Satélites diferentes

A internet via satélite existe há anos, mas Musk, Bezos e outros investem em outro modelo do serviço. Hoje, a maioria dos provedores desse tipo de rede usa grandes satélites em órbita geoestacionária, isto é, que acompanham a rotação da Terra e permanecem sobre uma mesma região.

No caso do Starlink e do futuro serviço da Amazon, os satélites ficam na chamada órbita terrestre baixa, mais próxima da Terra. Eles estão próximos à Estação Espacial Internacional e ao telescópio Hubble.

Com uma distância menor, os novos satélites prometem diminuir a latência, que indica quanto tempo uma informação leva para sair de um ponto e chegar ao seu destino. Nos dois casos, porém, o foco está em regiões distantes de grandes centros.

Marcelo Zuffo, membro do Instituto de Engenheiros Eletricistas e Eletrônicos (IEEE) e professor do Deparamento de Engenharia de Sistemas da Poli-USP, afirma que uma vantagem da internet via satélite está no fato de ela levar conexão onde não há outras opções disponíveis.

“Você pode oferecer infraestrutura onde não chega internet, como em um navio no meio do oceano, na Antártica ou na Amazônia”, afirma. “Há várias oportunidades de negócio para regiões remotas”

É rápido?

Entre as duas empresas, apenas a SpaceX já está operando. A empresa conta com 145 mil clientes em 25 países, segundo dados divulgados no início de janeiro pela “CNBC”.

A Starlink diz em seu site que os usuários podem contar com “latência de até 20 ms (milissegundos) na maioria dos locais”, mas um levantamento da SpeedTest indicou que a média ficou em 44 ms nos Estados Unidos durante o terceiro trimestre de 2021.

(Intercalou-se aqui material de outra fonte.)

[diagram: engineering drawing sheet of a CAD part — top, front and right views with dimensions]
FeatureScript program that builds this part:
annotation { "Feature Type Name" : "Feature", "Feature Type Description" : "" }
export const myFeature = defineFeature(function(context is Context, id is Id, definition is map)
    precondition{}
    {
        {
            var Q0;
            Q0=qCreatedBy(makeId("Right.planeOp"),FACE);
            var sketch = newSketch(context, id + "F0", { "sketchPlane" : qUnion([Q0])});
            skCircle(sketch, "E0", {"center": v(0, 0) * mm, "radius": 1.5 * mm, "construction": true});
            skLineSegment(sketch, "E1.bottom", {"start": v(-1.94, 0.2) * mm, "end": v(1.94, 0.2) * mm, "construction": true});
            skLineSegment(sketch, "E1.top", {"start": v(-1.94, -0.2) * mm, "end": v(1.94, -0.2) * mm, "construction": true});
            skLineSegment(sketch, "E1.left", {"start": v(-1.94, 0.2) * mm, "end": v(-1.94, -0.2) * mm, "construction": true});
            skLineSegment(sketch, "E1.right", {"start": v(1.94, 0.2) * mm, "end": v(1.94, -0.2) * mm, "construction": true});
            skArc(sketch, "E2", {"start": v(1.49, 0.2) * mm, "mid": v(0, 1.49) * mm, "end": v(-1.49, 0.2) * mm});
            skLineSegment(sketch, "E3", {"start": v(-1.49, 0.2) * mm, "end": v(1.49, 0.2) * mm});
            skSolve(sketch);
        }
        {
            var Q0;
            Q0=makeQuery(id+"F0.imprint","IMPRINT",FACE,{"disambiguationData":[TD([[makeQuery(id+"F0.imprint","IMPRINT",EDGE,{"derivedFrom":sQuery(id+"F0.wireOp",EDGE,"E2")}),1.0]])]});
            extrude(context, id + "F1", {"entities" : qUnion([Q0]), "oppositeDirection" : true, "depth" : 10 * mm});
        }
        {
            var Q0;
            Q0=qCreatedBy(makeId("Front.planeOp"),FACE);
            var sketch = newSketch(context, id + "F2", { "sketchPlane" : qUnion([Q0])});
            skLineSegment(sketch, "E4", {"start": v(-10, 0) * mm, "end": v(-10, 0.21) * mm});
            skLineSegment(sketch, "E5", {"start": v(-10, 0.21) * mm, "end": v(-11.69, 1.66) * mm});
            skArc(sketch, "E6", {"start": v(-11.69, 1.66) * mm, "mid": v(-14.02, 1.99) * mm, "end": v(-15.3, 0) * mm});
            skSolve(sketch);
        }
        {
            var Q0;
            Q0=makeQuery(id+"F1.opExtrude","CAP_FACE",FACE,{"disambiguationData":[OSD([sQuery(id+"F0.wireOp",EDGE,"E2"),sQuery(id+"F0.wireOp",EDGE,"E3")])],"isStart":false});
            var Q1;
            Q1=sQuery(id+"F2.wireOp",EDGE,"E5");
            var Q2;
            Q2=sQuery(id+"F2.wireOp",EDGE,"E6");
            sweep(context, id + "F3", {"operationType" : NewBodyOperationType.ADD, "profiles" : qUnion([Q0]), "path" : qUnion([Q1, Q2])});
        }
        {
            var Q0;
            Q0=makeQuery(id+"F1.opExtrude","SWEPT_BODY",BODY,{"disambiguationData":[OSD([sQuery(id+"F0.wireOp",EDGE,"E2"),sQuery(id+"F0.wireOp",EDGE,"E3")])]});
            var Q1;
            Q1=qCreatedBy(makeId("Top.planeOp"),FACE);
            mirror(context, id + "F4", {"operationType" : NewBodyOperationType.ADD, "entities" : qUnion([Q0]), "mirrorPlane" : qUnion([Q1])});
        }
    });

A latência da Starlink é menor do que a registrada nos EUA pelas empresas de internet via satélite tradicional HughesNet e Viasat, que ficaram em 744 ms e 629 ms, respectivamente, no mesmo período. Por outro lado, a latência de provedores de banda larga fixa ficou em 15 ms.

A empresa de Elon Musk espera alcançar velocidade de 1 Gb/s (gigabit por segundo), mas admite que hoje ela fica entre 100 Mb/s e 200 Mb/s (megabits por segundo). O SpeedTest indica que, no terceiro trimestre de 2021, a velocidade média de download da provedora nos EUA foi de 87,25 Mb/s.

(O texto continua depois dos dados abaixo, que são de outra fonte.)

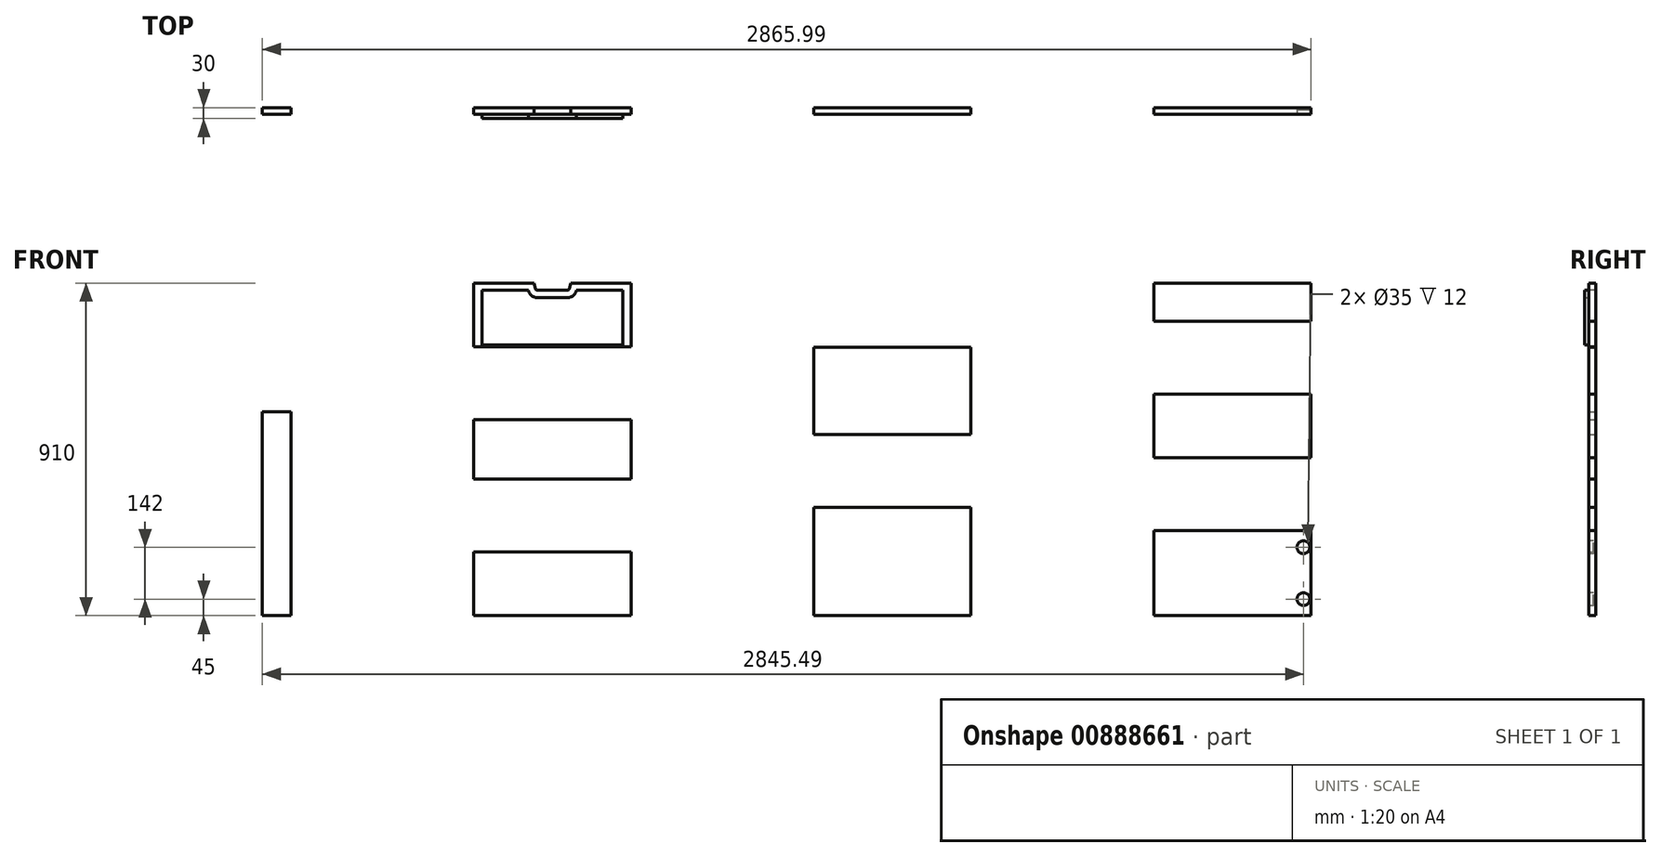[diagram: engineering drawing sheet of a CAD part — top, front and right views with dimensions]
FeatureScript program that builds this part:
annotation { "Feature Type Name" : "Feature", "Feature Type Description" : "" }
export const myFeature = defineFeature(function(context is Context, id is Id, definition is map)
    precondition{}
    {
        {
            assignVariable(context, id + "F0", {"name" : "ply", "anyValue" : 18});
        }
        {
            var Q0;
            Q0=qCreatedBy(makeId("Front.planeOp"),FACE);
            var sketch = newSketch(context, id + "F1", { "sketchPlane" : qUnion([Q0])});
            skLineSegment(sketch, "E0.bottom", {"start": v(0, 0) * mm, "end": v(429.33, 0) * mm});
            skLineSegment(sketch, "E0.top", {"start": v(0, 174) * mm, "end": v(429.33, 174) * mm});
            skLineSegment(sketch, "E0.left", {"start": v(0, 0) * mm, "end": v(0, 174) * mm});
            skLineSegment(sketch, "E0.right", {"start": v(429.33, 0) * mm, "end": v(429.33, 174) * mm});
            skLineSegment(sketch, "E1.bottom", {"start": v(0, -362) * mm, "end": v(429.33, -362) * mm});
            skLineSegment(sketch, "E1.top", {"start": v(0, -200) * mm, "end": v(429.33, -200) * mm});
            skLineSegment(sketch, "E1.left", {"start": v(0, -362) * mm, "end": v(0, -200) * mm});
            skLineSegment(sketch, "E1.right", {"start": v(429.33, -362) * mm, "end": v(429.33, -200) * mm});
            skLineSegment(sketch, "E2.bottom", {"start": v(0, -736) * mm, "end": v(429.33, -736) * mm});
            skLineSegment(sketch, "E2.top", {"start": v(0, -562) * mm, "end": v(429.33, -562) * mm});
            skLineSegment(sketch, "E2.left", {"start": v(0, -736) * mm, "end": v(0, -562) * mm});
            skLineSegment(sketch, "E2.right", {"start": v(429.33, -736) * mm, "end": v(429.33, -562) * mm});
            skLineSegment(sketch, "E3.bottom", {"start": v(-578, -736) * mm, "end": v(-500, -736) * mm});
            skLineSegment(sketch, "E3.top", {"start": v(-578, -178) * mm, "end": v(-500, -178) * mm});
            skLineSegment(sketch, "E3.left", {"start": v(-578, -736) * mm, "end": v(-578, -178) * mm});
            skLineSegment(sketch, "E3.right", {"start": v(-500, -736) * mm, "end": v(-500, -178) * mm});
            skLineSegment(sketch, "E4.bottom", {"start": v(929.33, -736) * mm, "end": v(1358.66, -736) * mm});
            skLineSegment(sketch, "E4.top", {"start": v(929.33, -440) * mm, "end": v(1358.66, -440) * mm});
            skLineSegment(sketch, "E4.left", {"start": v(929.33, -736) * mm, "end": v(929.33, -440) * mm});
            skLineSegment(sketch, "E4.right", {"start": v(1358.66, -736) * mm, "end": v(1358.66, -440) * mm});
            skLineSegment(sketch, "E5.bottom", {"start": v(929.33, -240) * mm, "end": v(1358.66, -240) * mm});
            skLineSegment(sketch, "E5.top", {"start": v(929.33, -2) * mm, "end": v(1358.66, -2) * mm});
            skLineSegment(sketch, "E5.left", {"start": v(929.33, -240) * mm, "end": v(929.33, -2) * mm});
            skLineSegment(sketch, "E5.right", {"start": v(1358.66, -240) * mm, "end": v(1358.66, -2) * mm});
            skLineSegment(sketch, "E6.bottom", {"start": v(1858.66, -736) * mm, "end": v(2287.99, -736) * mm});
            skLineSegment(sketch, "E6.top", {"start": v(1858.66, -504) * mm, "end": v(2287.99, -504) * mm});
            skLineSegment(sketch, "E6.left", {"start": v(1858.66, -736) * mm, "end": v(1858.66, -504) * mm});
            skLineSegment(sketch, "E6.right", {"start": v(2287.99, -736) * mm, "end": v(2287.99, -504) * mm});
            skLineSegment(sketch, "E7.bottom", {"start": v(1858.66, -304) * mm, "end": v(2287.99, -304) * mm});
            skLineSegment(sketch, "E7.top", {"start": v(1858.66, -130) * mm, "end": v(2287.99, -130) * mm});
            skLineSegment(sketch, "E7.left", {"start": v(1858.66, -304) * mm, "end": v(1858.66, -130) * mm});
            skLineSegment(sketch, "E7.right", {"start": v(2287.99, -304) * mm, "end": v(2287.99, -130) * mm});
            skLineSegment(sketch, "E8.bottom", {"start": v(1858.66, 70) * mm, "end": v(2287.99, 70) * mm});
            skLineSegment(sketch, "E8.top", {"start": v(1858.66, 174) * mm, "end": v(2287.99, 174) * mm});
            skLineSegment(sketch, "E8.left", {"start": v(1858.66, 70) * mm, "end": v(1858.66, 174) * mm});
            skLineSegment(sketch, "E8.right", {"start": v(2287.99, 70) * mm, "end": v(2287.99, 174) * mm});
            skSolve(sketch);
        }
        {
            var Q0;
            Q0=makeQuery(id+"F1.imprint","IMPRINT",FACE,{"disambiguationData":[TD([[makeQuery(id+"F1.imprint","IMPRINT",EDGE,{"derivedFrom":sQuery(id+"F1.wireOp",EDGE,"E3.bottom")}),1.0]])]});
            var Q1;
            Q1=makeQuery(id+"F1.imprint","IMPRINT",FACE,{"disambiguationData":[TD([[makeQuery(id+"F1.imprint","IMPRINT",EDGE,{"derivedFrom":sQuery(id+"F1.wireOp",EDGE,"E0.bottom")}),1.0]])]});
            var Q2;
            Q2=makeQuery(id+"F1.imprint","IMPRINT",FACE,{"disambiguationData":[TD([[makeQuery(id+"F1.imprint","IMPRINT",EDGE,{"derivedFrom":sQuery(id+"F1.wireOp",EDGE,"E1.bottom")}),1.0]])]});
            var Q3;
            Q3=makeQuery(id+"F1.imprint","IMPRINT",FACE,{"disambiguationData":[TD([[makeQuery(id+"F1.imprint","IMPRINT",EDGE,{"derivedFrom":sQuery(id+"F1.wireOp",EDGE,"E2.bottom")}),1.0]])]});
            var Q4;
            Q4=makeQuery(id+"F1.imprint","IMPRINT",FACE,{"disambiguationData":[TD([[makeQuery(id+"F1.imprint","IMPRINT",EDGE,{"derivedFrom":sQuery(id+"F1.wireOp",EDGE,"E5.bottom")}),1.0]])]});
            var Q5;
            Q5=makeQuery(id+"F1.imprint","IMPRINT",FACE,{"disambiguationData":[TD([[makeQuery(id+"F1.imprint","IMPRINT",EDGE,{"derivedFrom":sQuery(id+"F1.wireOp",EDGE,"E4.bottom")}),1.0]])]});
            var Q6;
            Q6=makeQuery(id+"F1.imprint","IMPRINT",FACE,{"disambiguationData":[TD([[makeQuery(id+"F1.imprint","IMPRINT",EDGE,{"derivedFrom":sQuery(id+"F1.wireOp",EDGE,"E8.bottom")}),1.0]])]});
            var Q7;
            Q7=makeQuery(id+"F1.imprint","IMPRINT",FACE,{"disambiguationData":[TD([[makeQuery(id+"F1.imprint","IMPRINT",EDGE,{"derivedFrom":sQuery(id+"F1.wireOp",EDGE,"E7.bottom")}),1.0]])]});
            var Q8;
            Q8=makeQuery(id+"F1.imprint","IMPRINT",FACE,{"disambiguationData":[TD([[makeQuery(id+"F1.imprint","IMPRINT",EDGE,{"derivedFrom":sQuery(id+"F1.wireOp",EDGE,"E6.bottom")}),1.0]])]});
            extrude(context, id + "F2", {"entities" : qUnion([Q0, Q1, Q2, Q3, Q4, Q5, Q6, Q7, Q8]), "depth" : (getVariable(context, 'ply')) * mm, "offsetDistance" : 25 * mm});
        }
        {
            var Q0;
            Q0=makeQuery(id+"F2.opExtrude","CAP_FACE",FACE,{"disambiguationData":[OSD([sQuery(id+"F1.wireOp",EDGE,"E6.bottom"),sQuery(id+"F1.wireOp",EDGE,"E6.top"),sQuery(id+"F1.wireOp",EDGE,"E6.left"),sQuery(id+"F1.wireOp",EDGE,"E6.right")])],"isStart":false});
            var sketch = newSketch(context, id + "F3", { "sketchPlane" : qUnion([Q0])});
            skCircle(sketch, "E9", {"center": v(2267.49, -549) * mm, "radius": 17.5 * mm});
            skLineSegment(sketch, "E10", {"start": v(1858.66, -620) * mm, "end": v(2287.99, -620) * mm, "construction": true});
            skCircle(sketch, "E11.MirrorC", {"center": v(2267.49, -691) * mm, "radius": 17.5 * mm});
            skSolve(sketch);
        }
        {
            var Q0;
            Q0 = qSketchRegion(id + "F3", true);
            extrude(context, id + "F4", {"entities" : qUnion([Q0]), "operationType" : NewBodyOperationType.REMOVE, "oppositeDirection" : true, "depth" : 12 * mm, "offsetDistance" : 25 * mm});
        }
        {
            var Q0;
            Q0=makeQuery(id+"F2.opExtrude","CAP_FACE",FACE,{"disambiguationData":[OSD([sQuery(id+"F1.wireOp",EDGE,"E0.bottom"),sQuery(id+"F1.wireOp",EDGE,"E0.top"),sQuery(id+"F1.wireOp",EDGE,"E0.left"),sQuery(id+"F1.wireOp",EDGE,"E0.right")])],"isStart":false});
            var sketch = newSketch(context, id + "F5", { "sketchPlane" : qUnion([Q0])});
            skLineSegment(sketch, "E12", {"start": v(214.66, 174) * mm, "end": v(214.66, 0) * mm, "construction": true});
            skLineSegment(sketch, "E13.0", {"start": v(173.5, 154) * mm, "end": v(214.66, 154) * mm});
            skLineSegment(sketch, "E14", {"start": v(168.67, 157.7) * mm, "end": v(164.3, 174) * mm});
            skPoint(sketch, "E15.visualSharp", {"position": v(169.67, 154) * mm});
            skArc(sketch, "E15.filletArc", {"start": v(168.67, 157.7) * mm, "mid": v(170.46, 155.03) * mm, "end": v(173.5, 154) * mm});
            skArc(sketch, "E16.MirrorCS", {"start": v(260.66, 157.7) * mm, "mid": v(258.87, 155.03) * mm, "end": v(255.83, 154) * mm});
            skLineSegment(sketch, "E17.MirrorCS", {"start": v(255.83, 154) * mm, "end": v(214.66, 154) * mm});
            skLineSegment(sketch, "E18.MirrorCS", {"start": v(260.66, 157.7) * mm, "end": v(265.02, 174) * mm});
            skSolve(sketch);
        }
        {
            var Q0;
            Q0=makeQuery(id+"F5.imprint","IMPRINT",FACE,{"disambiguationData":[TD([[makeQuery(id+"F5.imprint","IMPRINT",EDGE,{"derivedFrom":sQuery(id+"F5.wireOp",EDGE,"E13.0")}),1.0]])]});
            var Q1;
            Q1=makeQuery(id+"F5.imprint","IMPRINT",FACE,{"disambiguationData":[TD([[makeQuery(id+"F5.imprint","IMPRINT",EDGE,{"derivedFrom":sQuery(id+"F5.wireOp",EDGE,"f27caa91-3240-40d5-94f7-d264efe6a361.0")}),1.0]])]});
            extrude(context, id + "F6", {"entities" : qUnion([Q0, Q1]), "operationType" : NewBodyOperationType.REMOVE, "oppositeDirection" : true, "depth" : (getVariable(context, 'ply')) * mm, "offsetDistance" : 25 * mm});
        }
        {
            var Q0;
            Q0=makeQuery(id+"F2.opExtrude","CAP_FACE",FACE,{"disambiguationData":[OSD([sQuery(id+"F1.wireOp",EDGE,"E0.bottom"),sQuery(id+"F1.wireOp",EDGE,"E0.top"),sQuery(id+"F1.wireOp",EDGE,"E0.left"),sQuery(id+"F1.wireOp",EDGE,"E0.right")])],"isStart":false});
            var sketch = newSketch(context, id + "F7", { "sketchPlane" : qUnion([Q0])});
            skLineSegment(sketch, "E19.0", {"start": v(22, 5) * mm, "end": v(22, 154) * mm});
            skLineSegment(sketch, "E20.0", {"start": v(407.33, 5) * mm, "end": v(407.33, 154) * mm});
            skLineSegment(sketch, "E21.9", {"start": v(22, 5) * mm, "end": v(407.33, 5) * mm});
            skLineSegment(sketch, "E22.0", {"start": v(255.83, 134) * mm, "end": v(173.5, 134) * mm});
            skArc(sketch, "E22.1", {"start": v(279.98, 152.53) * mm, "mid": v(271.05, 139.17) * mm, "end": v(255.83, 134) * mm});
            skArc(sketch, "E22.2", {"start": v(173.5, 134) * mm, "mid": v(158.28, 139.17) * mm, "end": v(149.35, 152.53) * mm});
            skLineSegment(sketch, "E22.3", {"start": v(280.37, 154) * mm, "end": v(279.98, 152.53) * mm});
            skLineSegment(sketch, "E22.4", {"start": v(407.33, 154) * mm, "end": v(280.37, 154) * mm});
            skLineSegment(sketch, "E22.6", {"start": v(149.35, 152.53) * mm, "end": v(148.96, 154) * mm});
            skLineSegment(sketch, "E22.7", {"start": v(148.96, 154) * mm, "end": v(22, 154) * mm});
            skSolve(sketch);
        }
        {
            var Q0;
            Q0=makeQuery(id+"F7.imprint","IMPRINT",FACE,{"disambiguationData":[TD([[makeQuery(id+"F7.imprint","IMPRINT",EDGE,{"derivedFrom":sQuery(id+"F7.wireOp",EDGE,"E19.0")}),-1.0]])]});
            extrude(context, id + "F8", {"entities" : qUnion([Q0]), "depth" : 12 * mm, "offsetDistance" : 25 * mm});
        }
    });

Nesse intervalo, a HughesNet e a ViaSat tiveram velocidade média de download de 19,30 Mb/s e 18,75 Mb/s, enquanto provedores de banda larga fixa ficaram em 119,84 Mb/s, na média.

É barato?

Para se tornar cliente do serviço da Starlink, é preciso primeiro comprar um kit com antena, roteador e cabos por US$ 499 (cerca de R$ 2.700, na cotação de 20 de janeiro). Depois, há uma mensalidade de US$ 99 (R$ 530) para desfrutar da internet.

Roberto Onody, professor do Instituto de Física de São Carlos da USP, avalia que o custo poderá ser um entrave para a Starlink. “A desvantagem é o preço do equipamento e da assinatura, esse é um contra bastante importante”, afirma.

Ele também aponta que a empresa de Elon Musk deverá ter dificuldades para conseguir clientes em cidades muito populosas.

Para Zuffo, os preços podem cair no futuro. “Esses custos tendem a diminuir, mas hoje é um pouco inacessível para o cidadão comum. Mas, se você está em uma fazenda e não tem acesso à internet, pode valer a pena”, afirma.